Exercise text:
Segment Open

An Oyssey Through the Nation's Capital

 

4 TRAFALGAR SQUARE

 

Before us now, the Great Square: the Capital’s centre piece, Forum, Piazza, Camp Santo (atoning for Whitehall). The single unchallenged place of congregation for the Metropolis, positioned at its very fulcrum, commanding all sides: The Strand, the Mall, Whitehall, the West End. The one window on London as a whole and the escape hatch where – at some point in their myriad peregrinations and ambits – all Londoners surface, from countless directions and haunts inconceivable, to breathe, find daylight, unwind, spread out. Idle, chatter, orate. March and gallivant.

 

£240? It should have a far higher rent in that beguiling board game.

 

Thus we have this hierarchy: from this perch is surveyed the whole Metropolis, no question; the views sweep to all corners, even across the river. A step below comes Piccadilly Circus, defining and giving form and shape to a territory more circumscribed, the West End, as does The Bank to the City, Elephant and Castle the south, Marble Arch north-west – and so on. Then, within, or below, conceptually, hierarchically speaking, are the sub-districts, with each its own focal point and escape hatch: Leicester Square for the 24-hour nocturnal light shows; Oxford Circus, high street chains and year-round sales; Waterloo Place, the clubs and smoking rooms, dens of privilege and intrigue; Seven Dials and Covent Garden, yet more consumer enchantment. The Mall for mass expressions of fealty, articulation of the collective gemütlich. To each its gathering place, its forum and rendezvous. And, above them all, with a purview of the entirety, this unique, formally expressive space, with its terraces and fountains, Empire-inveighing architecture, statues upon plinths, congenial balustrades and steps. Here is Charing Cross, the cabbies’ reference point; equestrian Charles I with a plaque to mark the ‘true’ centre; Admiralty Arch, greatest of all the capital’s assorted entrances (see below↓); St. Martin’s, parish church for the nation (as near as gets); London’s smallest police box (delight of tourist guides and books, in fact a broom cupboard); above all, Horatio, our Chief of Men (whatever Lady Antonia might think), surveying the scene imperiously. But we’ll come to the Great Man last as he is sort of omnipotent, up there on his pedestal, an inescapable presence.

Segment Closed

Supplied data:

Segment Open

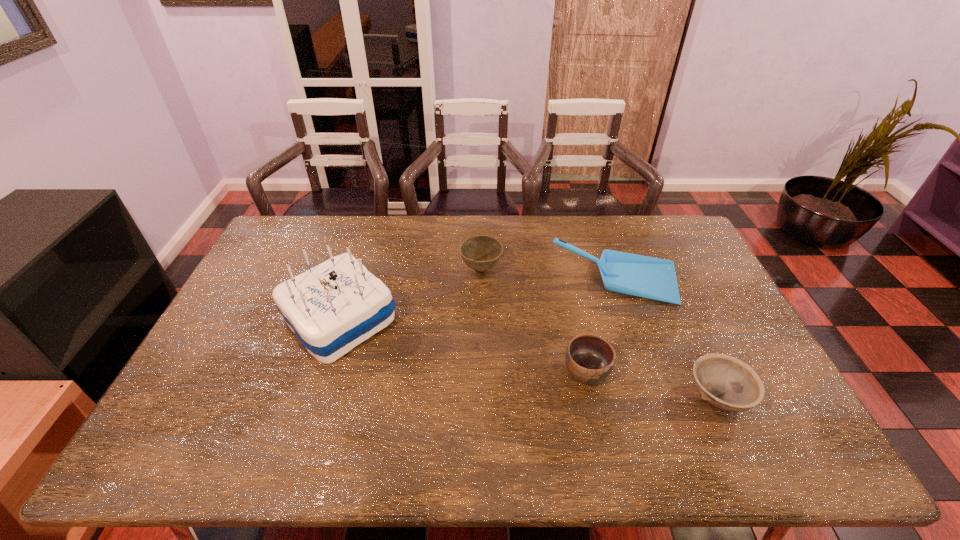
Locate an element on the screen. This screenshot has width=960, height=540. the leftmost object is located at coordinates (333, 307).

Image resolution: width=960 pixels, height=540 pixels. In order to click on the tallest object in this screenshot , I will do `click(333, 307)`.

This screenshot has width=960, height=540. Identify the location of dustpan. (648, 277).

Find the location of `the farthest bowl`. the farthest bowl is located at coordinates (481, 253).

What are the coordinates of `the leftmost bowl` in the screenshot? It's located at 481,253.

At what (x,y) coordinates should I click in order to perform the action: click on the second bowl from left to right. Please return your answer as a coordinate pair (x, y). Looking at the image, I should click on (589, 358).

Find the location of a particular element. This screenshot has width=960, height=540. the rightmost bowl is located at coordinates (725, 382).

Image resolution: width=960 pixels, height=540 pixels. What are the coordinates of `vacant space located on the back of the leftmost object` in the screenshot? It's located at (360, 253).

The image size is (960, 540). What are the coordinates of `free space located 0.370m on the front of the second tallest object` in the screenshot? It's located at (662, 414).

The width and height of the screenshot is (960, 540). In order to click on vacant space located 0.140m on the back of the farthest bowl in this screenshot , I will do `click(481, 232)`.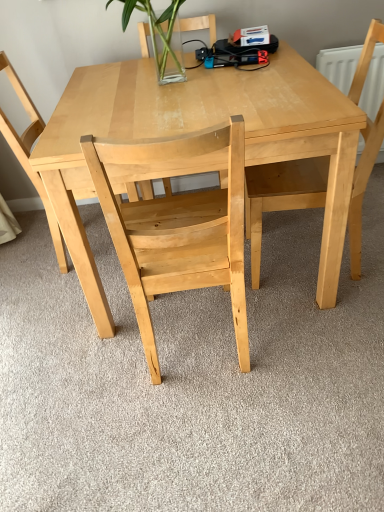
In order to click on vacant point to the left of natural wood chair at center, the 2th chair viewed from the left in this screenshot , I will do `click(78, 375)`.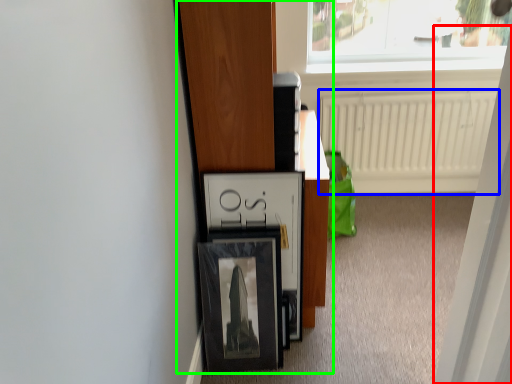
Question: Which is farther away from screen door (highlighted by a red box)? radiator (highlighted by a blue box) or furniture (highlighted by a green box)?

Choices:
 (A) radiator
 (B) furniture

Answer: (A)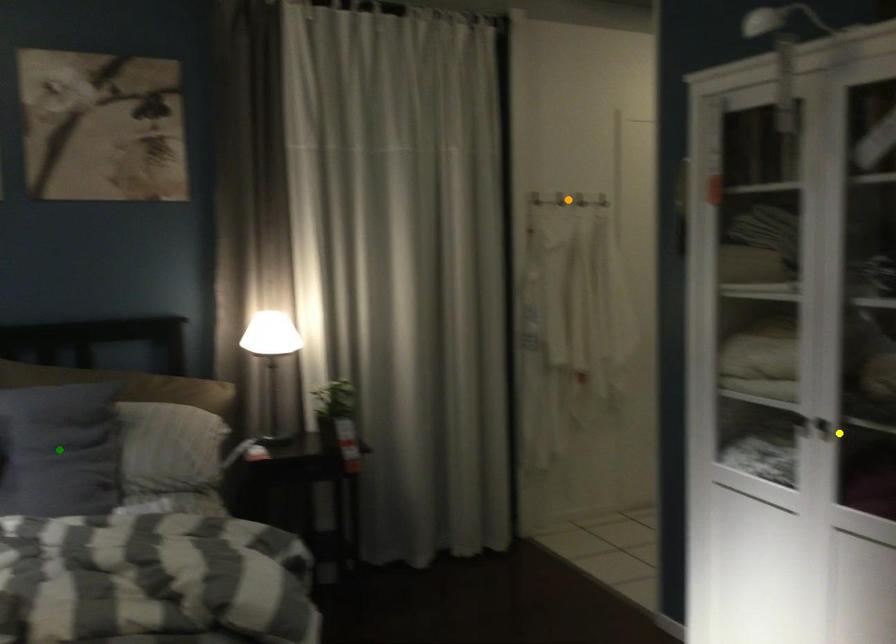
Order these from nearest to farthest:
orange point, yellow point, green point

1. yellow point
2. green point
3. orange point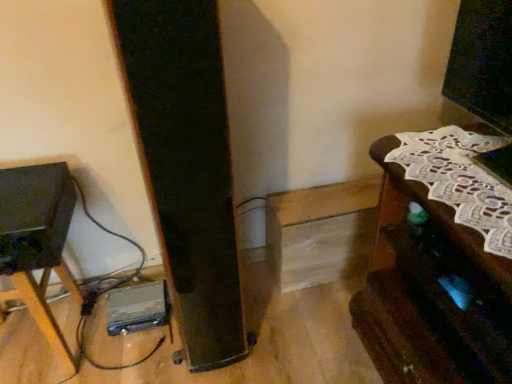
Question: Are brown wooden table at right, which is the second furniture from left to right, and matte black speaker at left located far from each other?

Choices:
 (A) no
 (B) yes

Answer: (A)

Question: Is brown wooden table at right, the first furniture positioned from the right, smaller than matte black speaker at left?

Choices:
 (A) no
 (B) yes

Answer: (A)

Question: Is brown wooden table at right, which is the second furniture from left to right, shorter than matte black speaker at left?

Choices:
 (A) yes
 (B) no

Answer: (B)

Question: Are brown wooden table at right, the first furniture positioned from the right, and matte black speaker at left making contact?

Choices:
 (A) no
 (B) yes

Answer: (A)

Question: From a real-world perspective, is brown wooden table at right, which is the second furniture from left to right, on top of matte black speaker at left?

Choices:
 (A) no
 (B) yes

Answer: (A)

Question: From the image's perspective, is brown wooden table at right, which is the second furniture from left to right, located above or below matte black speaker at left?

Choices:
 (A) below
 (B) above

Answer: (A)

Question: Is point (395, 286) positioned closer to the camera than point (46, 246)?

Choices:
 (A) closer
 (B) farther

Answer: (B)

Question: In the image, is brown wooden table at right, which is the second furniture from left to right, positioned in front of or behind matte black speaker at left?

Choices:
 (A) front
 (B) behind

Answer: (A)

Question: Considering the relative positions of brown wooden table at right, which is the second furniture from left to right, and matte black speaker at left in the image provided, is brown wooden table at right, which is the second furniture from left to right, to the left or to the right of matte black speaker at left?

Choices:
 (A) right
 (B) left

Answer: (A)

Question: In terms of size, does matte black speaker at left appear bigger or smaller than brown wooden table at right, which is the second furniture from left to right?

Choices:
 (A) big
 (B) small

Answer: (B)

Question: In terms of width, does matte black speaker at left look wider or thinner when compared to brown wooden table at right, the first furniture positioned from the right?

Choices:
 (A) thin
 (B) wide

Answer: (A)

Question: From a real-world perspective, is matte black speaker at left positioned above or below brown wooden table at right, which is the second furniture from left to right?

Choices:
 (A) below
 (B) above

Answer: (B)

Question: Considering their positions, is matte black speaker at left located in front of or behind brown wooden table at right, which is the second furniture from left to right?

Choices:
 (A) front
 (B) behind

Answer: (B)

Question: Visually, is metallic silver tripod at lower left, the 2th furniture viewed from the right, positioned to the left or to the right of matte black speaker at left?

Segment Closed

Problems and tasks:
1. In the piece on Trafalgar Square, which places are said to give form to a district, and which district does each one define?
2. Can you carry the piece on Trafalgar Square forward from its final sentence and write the part that comes next?

Answer section:
1. Piccadilly Circus defines the West End, The Bank the City, Elephant and Castle the south, and Marble Arch the north-west.

2.
 

Down at ground level the space is dominated by the elevated form of the National Gallery, all across one side, screening out the West End, the familiar frontage of pepper-pots and portico, thought generally if not unanimously to fall short of the site’s potential, its amorphous series of projections, over-subtle profiles, deflating the potential impact, diffusing and diluting matters while, for its part, the primary pepper pot evokes nothing so much as a skylight (of which there are a-plenty here). However, one must demur (mellowing with old age) and think the Lady much maligned. It is, after all, this very primness and good manners that are its strength: the modulation – and moderation - of forms at the flanks toward Admiralty Arch and St. Martin’s. Not inappropriately deferential, one must aver, reserving grandeur for the central point, via carefully graduated, intervening loggias, to the not altogether inconsiderable portico. Not, granted, UCL (→.10 Bloomsbury, also by Wilkins) but providing the vital appointments of a balcony and steps.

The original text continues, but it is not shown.